The Corinthian Church was struggling with similar issues. Paul instructed them that all things are lawful for the believer, being redeemed for eternity by the blood of Christ Jesus, but all things were not beneficial for the believer. In other words, choosing to do like the world around you is not going to condemn you if you are truly a blood-bought, born-again believer.
The fact is that all blood-bought believers fail at one time or another. We are going to heaven when we die because we are in Christ Jesus, but there is another side to this believing life. Christ Jesus has set us free from the law, and He has also set us free from the chains of sin. Why would we willingly chain ourselves to the dead works from which Jesus died to set us free? Yes, you can do those things – but why would you?
A great example of this is Abraham. In James 2:23, James declared that “Abraham believed God, and it was imputed unto him for righteousness: and he was called the Friend of God.” Abraham was making day-to-day decisions like we are. Faced with what to do about a barren wife and a promise from God of fatherhood, he chose to have a child with Hagar, his wife’s handmaid (a lawful way to deal with the need, but not a spiritual way). Although lawful and even common in his day, it was not a choice that would declare him faithful to God before his family, friends, neighbors and, most importantly, himself.
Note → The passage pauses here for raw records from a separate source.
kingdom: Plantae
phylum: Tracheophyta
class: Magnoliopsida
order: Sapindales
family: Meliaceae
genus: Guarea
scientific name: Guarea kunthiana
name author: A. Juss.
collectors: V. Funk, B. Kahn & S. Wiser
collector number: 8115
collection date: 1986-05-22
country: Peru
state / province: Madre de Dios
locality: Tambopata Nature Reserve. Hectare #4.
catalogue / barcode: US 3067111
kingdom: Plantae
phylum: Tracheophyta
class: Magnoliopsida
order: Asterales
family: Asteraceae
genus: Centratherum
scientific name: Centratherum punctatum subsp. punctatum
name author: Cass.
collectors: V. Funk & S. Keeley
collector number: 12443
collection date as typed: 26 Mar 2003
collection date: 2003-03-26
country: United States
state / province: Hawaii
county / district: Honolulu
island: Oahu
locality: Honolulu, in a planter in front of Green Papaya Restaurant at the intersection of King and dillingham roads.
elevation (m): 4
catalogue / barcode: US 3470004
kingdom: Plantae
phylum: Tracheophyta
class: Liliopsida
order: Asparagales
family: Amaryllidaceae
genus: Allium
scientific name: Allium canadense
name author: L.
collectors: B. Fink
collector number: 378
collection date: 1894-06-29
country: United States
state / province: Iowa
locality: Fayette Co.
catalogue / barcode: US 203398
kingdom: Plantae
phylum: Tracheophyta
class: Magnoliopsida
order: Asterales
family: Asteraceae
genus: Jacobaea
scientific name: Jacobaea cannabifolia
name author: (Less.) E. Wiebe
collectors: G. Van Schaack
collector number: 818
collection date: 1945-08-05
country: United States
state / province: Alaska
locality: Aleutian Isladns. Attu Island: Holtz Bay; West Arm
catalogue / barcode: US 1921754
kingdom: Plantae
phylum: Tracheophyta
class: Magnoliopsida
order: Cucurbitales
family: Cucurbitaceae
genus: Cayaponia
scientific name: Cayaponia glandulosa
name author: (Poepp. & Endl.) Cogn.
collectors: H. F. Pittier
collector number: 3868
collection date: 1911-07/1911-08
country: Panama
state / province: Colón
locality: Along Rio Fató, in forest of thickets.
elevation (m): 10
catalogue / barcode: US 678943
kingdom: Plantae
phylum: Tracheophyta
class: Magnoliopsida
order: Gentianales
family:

Abraham made a worldly choice, and even though everyone else faced with his challenge did what he did, it was not beneficial for him, because of who he was. This choice did not condemn Abraham, but it did hurt his legacy of obedience and create many problems for the ones who would follow him.
God had called Abraham to a different standard than the rest of the people of his day. Paul was trying to help the believers at Corinth understand this as well. Like Abraham, who lived and served God before the law, we live and serve God after the law, and our choices declare our beliefs.
The decisions we make in everyday life may not condemn us because we are in Christ, but they either bring glory to our Savior, or shame.
Like Abraham, our decisions either help us in our quest to bring glory to our King, or fail us and declare our self-centered commitment to a failing and enslaved world.
Let us make choices that declare our relationship to a holy God. Let us declare our King and fulfill what we are called to do. Then, hopefully, we can say as Jesus did in His prayer in John 17: 4, “I have glorified thee on the earth: I have finished the work which thou gavest me to do.”
Jesus declared that He came to represent His Father, and He would say and do what the Father sent Him to say and do. Let us do the same. Choose well, my fellow servants. Choices have consequences, big and small, and sometimes the decisions that we think are small become the big ones.